- Required actions -
1. In the passage on DYAMOND post-processing, to what kind of grid were the selected two-dimensional model fields remapped?
2. Write the next part of the passage on DYAMOND post-processing, picking up after its final sentence.
(Text shown)
For the analysis a workflow was developed where two-dimensional model fields (x-y) of interest were selected, remapped to a common lon-lat grid, and merged across all their time-steps. These remapped and merged files over all time-steps then served the basis for subsequent aggregation, for instance into time, or zonal, means. Post processed output and some tools used in the postprocessing is standardized and saved in the PostProc directory:
/work/ka1081/DYAMOND/PostProc
Examples of the workflow used to arrive at the post-processed output are given below and help users get a start in performing their own processing of the native output.
(End Text shown)
(Data listing)
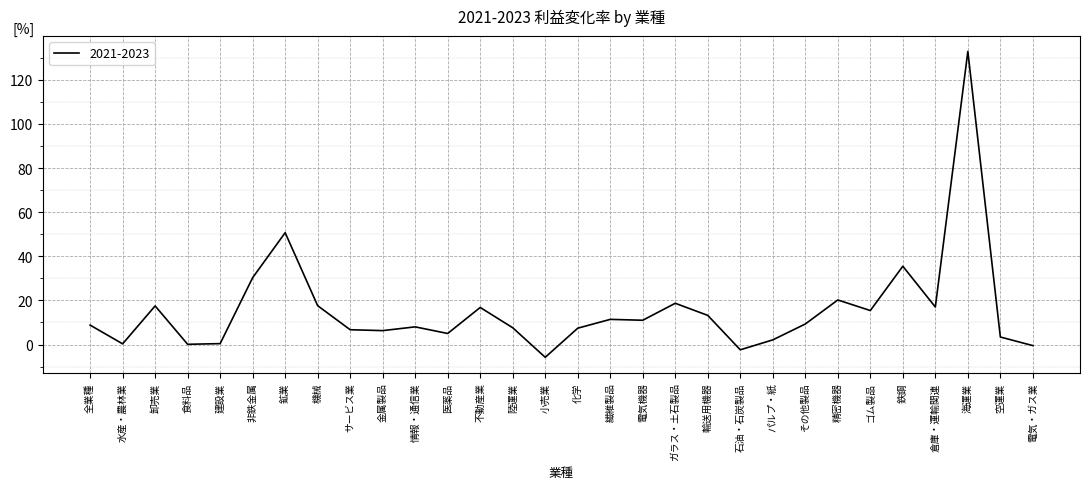

What is the maximum value shown in the chart?

132.9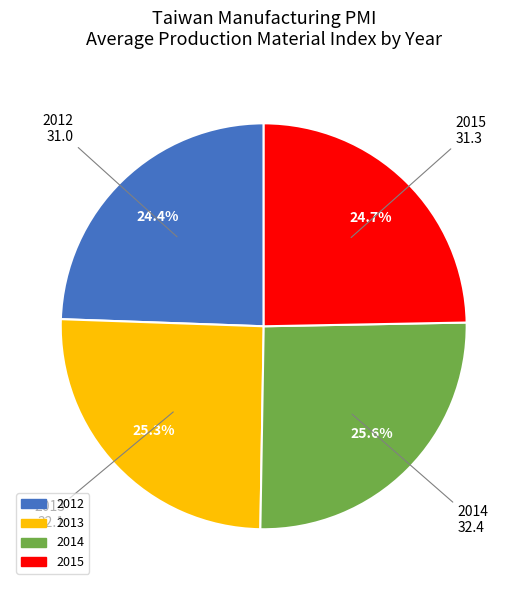

How many segments does this pie chart have?

4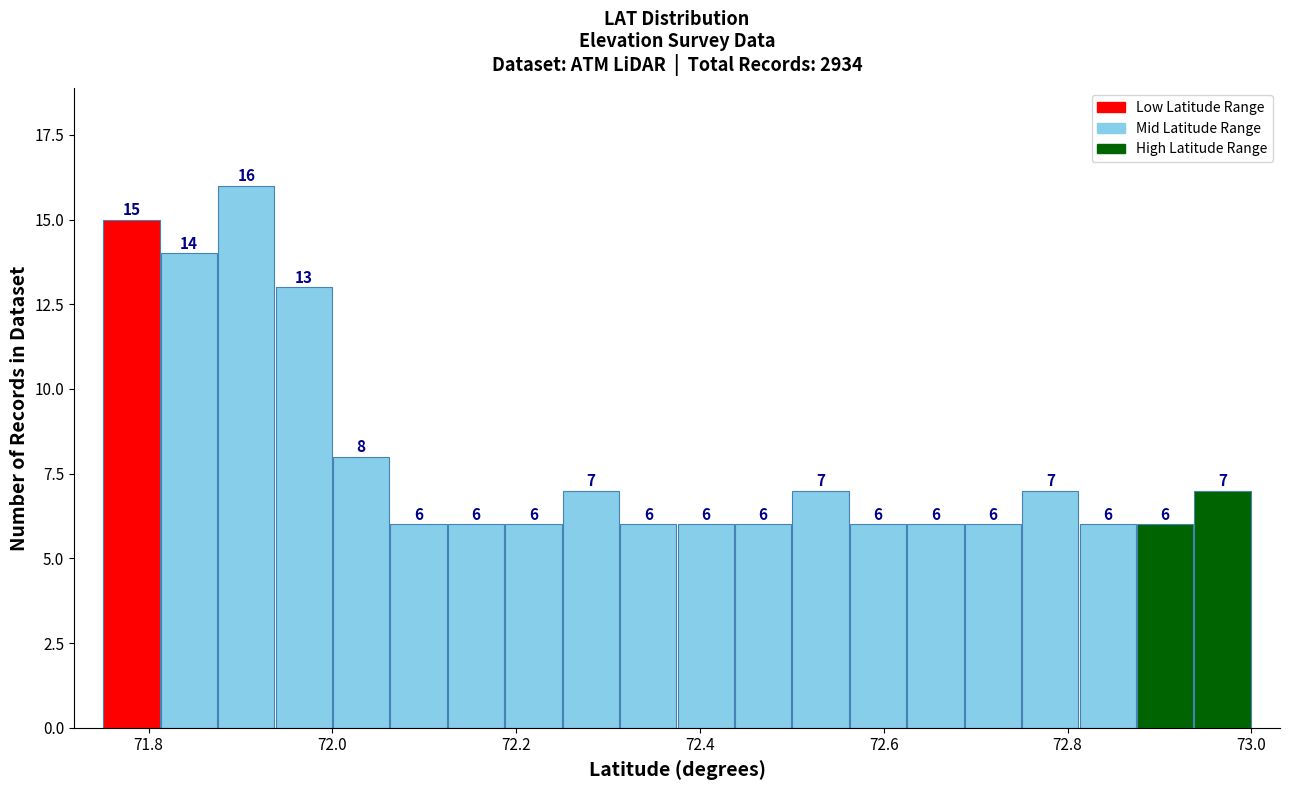

Around what value on the x-axis is the tallest bar? Give the approximate position of its centre, as read against the axis.

71.90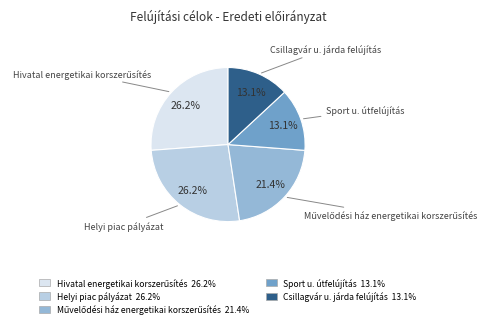

What is the total percentage of Helyi piac pályázat and Sport u. útfelújítás?

39.3%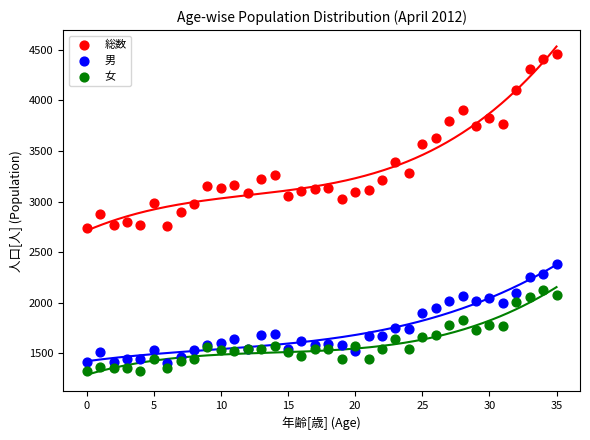

Which series contains the highest Y value?

総数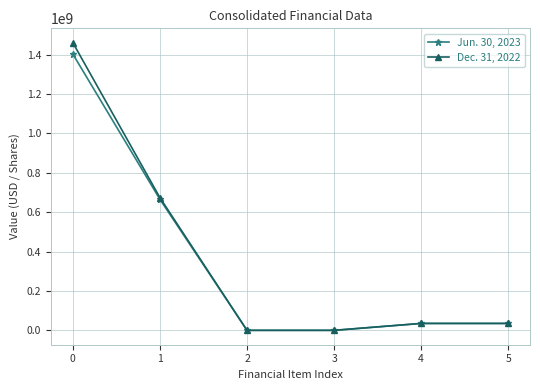

Reading left to right, extract all data points from this chart.

Jun. 30, 2023: 1402144000	664810000	0	0	35047800	35047800
Dec. 31, 2022: 1460033000	673434000	0	0	35106697	35106697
(End Data listing)
- Results of the exercise -
1. A common lon-lat grid.

2.
MPAS uses a Voroni unstructured grid, and also writes its output in netcdf5 which may not be readable for many libraries. To process these data with the CDOs the following syntax was developed, whereby it only functions with version 1.9.7 or greater of the CDOs. The 'mpas:' syntax after the 'setgrid' command alerts CDO to the MPAS variable naming for the grid meta-data.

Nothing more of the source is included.